[ASSIGNMENT]
Among the records below, find the line that has "X7720001Y-8678579I70711J70709D01*"; from there, give the lines again exactly, and stop after the line that has "X6474110Y-9921960D02*".

[INFORMATION]

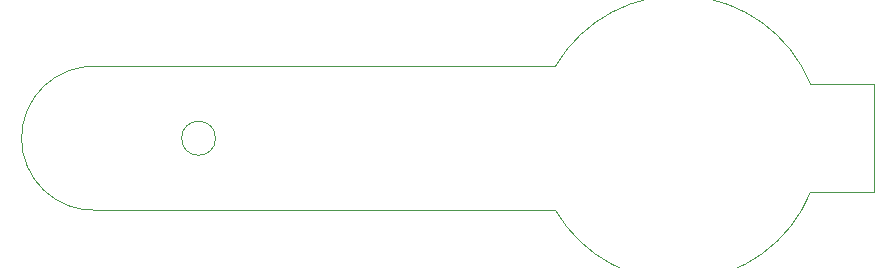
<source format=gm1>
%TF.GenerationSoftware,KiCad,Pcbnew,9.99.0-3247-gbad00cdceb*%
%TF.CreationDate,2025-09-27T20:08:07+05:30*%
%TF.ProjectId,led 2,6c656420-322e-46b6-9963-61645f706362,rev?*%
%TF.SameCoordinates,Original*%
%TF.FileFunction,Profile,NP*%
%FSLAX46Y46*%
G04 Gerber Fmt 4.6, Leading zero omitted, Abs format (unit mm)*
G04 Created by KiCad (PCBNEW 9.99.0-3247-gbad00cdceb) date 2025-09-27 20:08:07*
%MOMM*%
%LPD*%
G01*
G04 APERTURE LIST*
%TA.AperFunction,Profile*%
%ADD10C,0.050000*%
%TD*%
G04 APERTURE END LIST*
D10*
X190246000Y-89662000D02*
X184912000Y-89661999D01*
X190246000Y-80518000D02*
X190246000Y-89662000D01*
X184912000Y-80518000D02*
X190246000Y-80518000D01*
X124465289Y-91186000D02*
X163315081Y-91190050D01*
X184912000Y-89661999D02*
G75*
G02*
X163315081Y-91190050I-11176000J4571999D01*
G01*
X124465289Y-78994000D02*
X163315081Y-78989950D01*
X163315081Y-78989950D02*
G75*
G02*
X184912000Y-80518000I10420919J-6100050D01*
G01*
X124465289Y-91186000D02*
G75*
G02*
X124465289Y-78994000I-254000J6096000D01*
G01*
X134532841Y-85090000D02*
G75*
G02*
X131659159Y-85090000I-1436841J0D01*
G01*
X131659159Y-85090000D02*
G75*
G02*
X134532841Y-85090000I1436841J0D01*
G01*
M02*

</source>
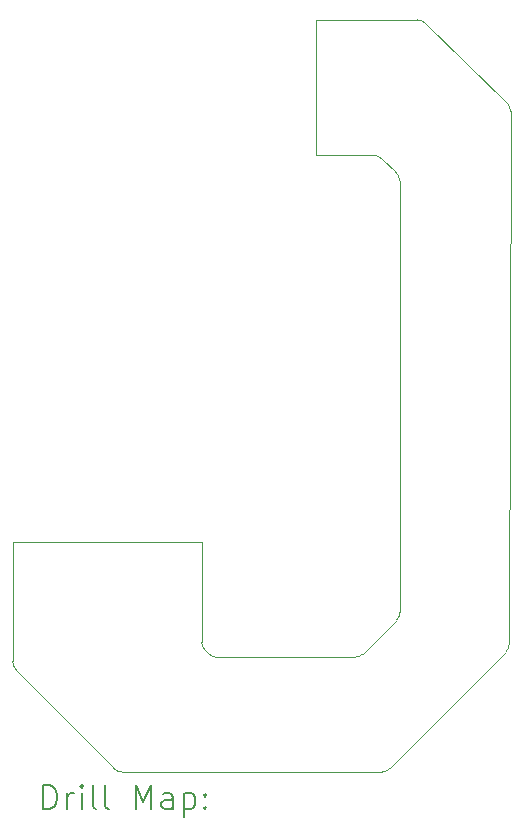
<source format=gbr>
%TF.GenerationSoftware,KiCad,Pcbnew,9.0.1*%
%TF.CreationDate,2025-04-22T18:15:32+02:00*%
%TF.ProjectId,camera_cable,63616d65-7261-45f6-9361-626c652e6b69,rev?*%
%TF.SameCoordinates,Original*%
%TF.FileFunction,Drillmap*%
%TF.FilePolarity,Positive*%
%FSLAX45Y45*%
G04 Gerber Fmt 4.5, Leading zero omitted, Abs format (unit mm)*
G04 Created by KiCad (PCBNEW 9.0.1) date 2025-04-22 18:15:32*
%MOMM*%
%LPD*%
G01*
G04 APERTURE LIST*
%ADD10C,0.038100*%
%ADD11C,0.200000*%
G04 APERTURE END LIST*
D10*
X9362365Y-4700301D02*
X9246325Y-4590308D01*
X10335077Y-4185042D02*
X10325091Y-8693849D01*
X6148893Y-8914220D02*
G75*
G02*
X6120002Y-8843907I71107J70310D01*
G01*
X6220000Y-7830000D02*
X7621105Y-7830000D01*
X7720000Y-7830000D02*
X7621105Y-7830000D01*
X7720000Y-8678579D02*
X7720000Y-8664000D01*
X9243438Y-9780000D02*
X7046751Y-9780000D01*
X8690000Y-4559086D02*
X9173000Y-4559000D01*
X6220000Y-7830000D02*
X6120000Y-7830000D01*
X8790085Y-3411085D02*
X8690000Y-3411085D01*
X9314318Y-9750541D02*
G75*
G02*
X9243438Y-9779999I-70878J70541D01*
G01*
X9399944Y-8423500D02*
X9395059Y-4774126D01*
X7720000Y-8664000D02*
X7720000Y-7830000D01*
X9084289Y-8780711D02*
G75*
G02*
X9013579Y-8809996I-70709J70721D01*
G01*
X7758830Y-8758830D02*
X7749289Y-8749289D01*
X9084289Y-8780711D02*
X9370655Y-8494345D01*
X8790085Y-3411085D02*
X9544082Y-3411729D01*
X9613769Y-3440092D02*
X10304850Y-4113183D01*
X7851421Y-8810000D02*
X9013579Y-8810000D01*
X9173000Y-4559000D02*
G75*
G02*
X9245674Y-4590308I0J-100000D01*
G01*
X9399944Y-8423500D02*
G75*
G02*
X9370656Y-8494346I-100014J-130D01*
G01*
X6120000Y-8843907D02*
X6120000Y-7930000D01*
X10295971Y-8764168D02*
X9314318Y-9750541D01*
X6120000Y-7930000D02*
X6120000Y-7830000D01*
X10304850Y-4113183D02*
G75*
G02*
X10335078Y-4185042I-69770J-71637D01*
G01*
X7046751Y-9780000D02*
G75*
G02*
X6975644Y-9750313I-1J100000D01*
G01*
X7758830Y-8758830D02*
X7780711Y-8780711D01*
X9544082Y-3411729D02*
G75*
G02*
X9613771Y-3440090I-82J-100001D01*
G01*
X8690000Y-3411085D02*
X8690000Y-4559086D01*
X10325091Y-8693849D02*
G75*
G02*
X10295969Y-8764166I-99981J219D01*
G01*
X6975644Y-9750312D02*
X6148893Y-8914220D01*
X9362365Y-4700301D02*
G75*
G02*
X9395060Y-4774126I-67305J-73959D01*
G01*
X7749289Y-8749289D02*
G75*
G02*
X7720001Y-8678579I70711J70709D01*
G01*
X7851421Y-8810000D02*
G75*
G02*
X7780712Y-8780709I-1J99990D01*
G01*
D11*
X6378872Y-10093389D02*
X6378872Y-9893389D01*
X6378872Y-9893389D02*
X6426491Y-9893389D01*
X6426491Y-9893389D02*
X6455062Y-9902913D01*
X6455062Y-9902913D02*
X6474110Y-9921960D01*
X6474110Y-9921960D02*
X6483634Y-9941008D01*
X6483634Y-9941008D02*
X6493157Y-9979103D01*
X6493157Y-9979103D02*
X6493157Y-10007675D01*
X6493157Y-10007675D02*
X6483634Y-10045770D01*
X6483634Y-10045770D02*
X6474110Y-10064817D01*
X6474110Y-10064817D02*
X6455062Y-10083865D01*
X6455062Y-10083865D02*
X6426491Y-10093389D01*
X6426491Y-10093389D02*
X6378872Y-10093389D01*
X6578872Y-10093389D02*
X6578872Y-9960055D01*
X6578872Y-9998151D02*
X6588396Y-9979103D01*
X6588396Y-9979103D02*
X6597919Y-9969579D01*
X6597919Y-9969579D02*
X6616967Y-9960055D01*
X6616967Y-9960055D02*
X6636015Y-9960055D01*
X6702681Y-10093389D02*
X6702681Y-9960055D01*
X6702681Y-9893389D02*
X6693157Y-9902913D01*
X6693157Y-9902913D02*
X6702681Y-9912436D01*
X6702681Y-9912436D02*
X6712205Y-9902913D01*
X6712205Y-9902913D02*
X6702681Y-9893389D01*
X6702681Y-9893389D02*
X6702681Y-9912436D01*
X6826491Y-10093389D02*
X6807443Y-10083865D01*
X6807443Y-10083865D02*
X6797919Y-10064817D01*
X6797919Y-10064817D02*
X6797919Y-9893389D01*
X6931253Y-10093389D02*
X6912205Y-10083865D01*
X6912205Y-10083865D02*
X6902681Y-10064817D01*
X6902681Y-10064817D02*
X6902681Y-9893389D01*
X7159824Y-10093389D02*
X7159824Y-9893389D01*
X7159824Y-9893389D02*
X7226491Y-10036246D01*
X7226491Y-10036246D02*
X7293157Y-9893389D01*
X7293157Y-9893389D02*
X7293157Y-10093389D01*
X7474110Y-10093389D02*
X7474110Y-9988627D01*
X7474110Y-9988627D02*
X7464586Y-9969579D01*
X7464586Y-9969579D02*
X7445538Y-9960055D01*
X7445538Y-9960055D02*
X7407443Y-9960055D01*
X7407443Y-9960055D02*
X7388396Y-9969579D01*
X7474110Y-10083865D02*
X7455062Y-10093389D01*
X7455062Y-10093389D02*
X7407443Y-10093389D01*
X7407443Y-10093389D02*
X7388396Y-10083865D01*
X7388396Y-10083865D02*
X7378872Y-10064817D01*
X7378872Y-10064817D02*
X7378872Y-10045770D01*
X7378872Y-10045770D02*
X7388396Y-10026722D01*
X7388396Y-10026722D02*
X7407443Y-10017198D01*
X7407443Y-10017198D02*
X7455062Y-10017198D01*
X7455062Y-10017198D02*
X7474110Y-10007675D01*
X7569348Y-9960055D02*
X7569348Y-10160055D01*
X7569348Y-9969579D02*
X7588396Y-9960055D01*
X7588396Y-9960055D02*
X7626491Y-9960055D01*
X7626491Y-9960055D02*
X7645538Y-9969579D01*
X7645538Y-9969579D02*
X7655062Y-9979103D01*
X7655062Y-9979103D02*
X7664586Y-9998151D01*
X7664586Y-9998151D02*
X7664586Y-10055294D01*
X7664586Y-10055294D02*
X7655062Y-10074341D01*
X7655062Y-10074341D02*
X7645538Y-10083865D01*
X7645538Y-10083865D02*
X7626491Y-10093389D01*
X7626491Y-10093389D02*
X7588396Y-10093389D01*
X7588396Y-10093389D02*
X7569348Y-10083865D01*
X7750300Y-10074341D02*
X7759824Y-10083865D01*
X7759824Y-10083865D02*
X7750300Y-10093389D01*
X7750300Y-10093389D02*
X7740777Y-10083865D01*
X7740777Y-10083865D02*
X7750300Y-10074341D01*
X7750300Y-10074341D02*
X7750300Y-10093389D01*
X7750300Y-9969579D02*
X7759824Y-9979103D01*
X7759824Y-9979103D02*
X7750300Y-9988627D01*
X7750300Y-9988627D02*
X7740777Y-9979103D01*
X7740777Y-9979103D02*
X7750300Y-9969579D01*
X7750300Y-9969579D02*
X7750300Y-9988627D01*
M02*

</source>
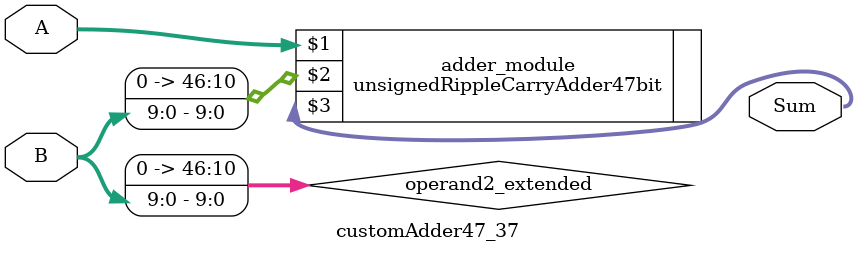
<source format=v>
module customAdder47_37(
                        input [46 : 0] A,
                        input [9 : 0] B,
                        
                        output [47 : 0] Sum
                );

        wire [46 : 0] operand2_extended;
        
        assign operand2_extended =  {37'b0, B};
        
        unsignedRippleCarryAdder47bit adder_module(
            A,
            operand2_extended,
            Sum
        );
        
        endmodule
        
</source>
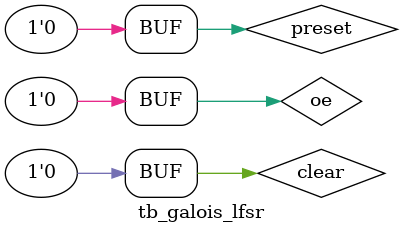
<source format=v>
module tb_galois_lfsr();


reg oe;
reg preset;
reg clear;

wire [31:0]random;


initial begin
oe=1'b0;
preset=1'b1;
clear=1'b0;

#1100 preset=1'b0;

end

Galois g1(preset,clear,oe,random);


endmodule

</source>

[RESULT FOR THIS TASK]
X7720001Y-8678579I70711J70709D01*
G01*
X7851421Y-8810000D02*
G75*
G02*
X7780712Y-8780709I-1J99990D01*
G01*
D11*
X6378872Y-10093389D02*
X6378872Y-9893389D01*
X6378872Y-9893389D02*
X6426491Y-9893389D01*
X6426491Y-9893389D02*
X6455062Y-9902913D01*
X6455062Y-9902913D02*
X6474110Y-9921960D01*
X6474110Y-9921960D02*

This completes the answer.